**INFORMATION PROVIDED**

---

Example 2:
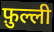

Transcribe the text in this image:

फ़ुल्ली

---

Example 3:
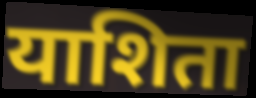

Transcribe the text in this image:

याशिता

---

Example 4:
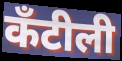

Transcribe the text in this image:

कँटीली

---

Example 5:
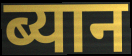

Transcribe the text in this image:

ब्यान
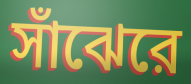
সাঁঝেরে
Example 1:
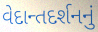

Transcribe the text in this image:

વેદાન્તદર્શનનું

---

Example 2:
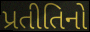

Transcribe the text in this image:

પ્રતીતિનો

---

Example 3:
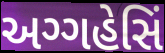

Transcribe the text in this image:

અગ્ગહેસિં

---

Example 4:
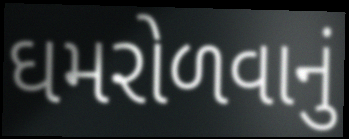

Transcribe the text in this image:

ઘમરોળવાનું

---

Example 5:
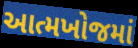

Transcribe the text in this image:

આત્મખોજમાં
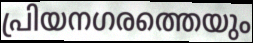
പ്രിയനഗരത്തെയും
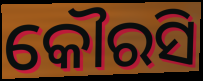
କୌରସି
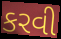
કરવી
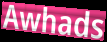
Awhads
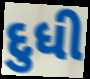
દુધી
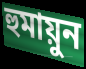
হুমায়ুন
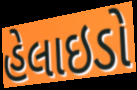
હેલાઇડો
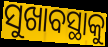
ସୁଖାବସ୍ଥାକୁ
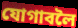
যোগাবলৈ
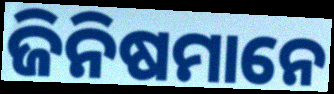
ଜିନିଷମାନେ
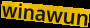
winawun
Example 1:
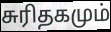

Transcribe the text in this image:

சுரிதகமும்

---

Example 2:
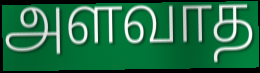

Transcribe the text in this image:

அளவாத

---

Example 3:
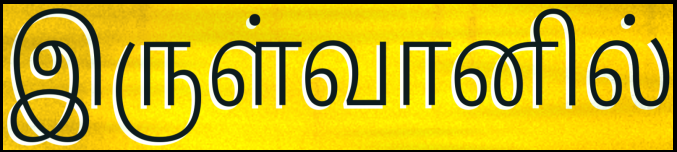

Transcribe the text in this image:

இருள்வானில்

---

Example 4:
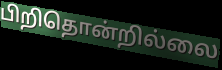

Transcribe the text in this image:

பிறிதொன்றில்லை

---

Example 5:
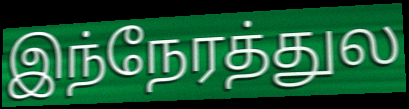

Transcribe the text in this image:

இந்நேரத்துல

**TASK PROMPT**
Could you copy every record above exactly, leaving out the pictures?

**TASK OUTPUT**
---

Example 2:

Transcribe the text in this image:

फ़ुल्ली

---

Example 3:

Transcribe the text in this image:

याशिता

---

Example 4:

Transcribe the text in this image:

कँटीली

---

Example 5:

Transcribe the text in this image:

ब्यान
সাঁঝেরে
Example 1:

Transcribe the text in this image:

વેદાન્તદર્શનનું

---

Example 2:

Transcribe the text in this image:

પ્રતીતિનો

---

Example 3:

Transcribe the text in this image:

અગ્ગહેસિં

---

Example 4:

Transcribe the text in this image:

ઘમરોળવાનું

---

Example 5:

Transcribe the text in this image:

આત્મખોજમાં
പ്രിയനഗരത്തെയും
କୌରସି
કરવી
Awhads
દુધી
হুমায়ুন
હેલાઇડો
ସୁଖାବସ୍ଥାକୁ
যোগাবলৈ
ଜିନିଷମାନେ
winawun
Example 1:

Transcribe the text in this image:

சுரிதகமும்

---

Example 2:

Transcribe the text in this image:

அளவாத

---

Example 3:

Transcribe the text in this image:

இருள்வானில்

---

Example 4:

Transcribe the text in this image:

பிறிதொன்றில்லை

---

Example 5:

Transcribe the text in this image:

இந்நேரத்துல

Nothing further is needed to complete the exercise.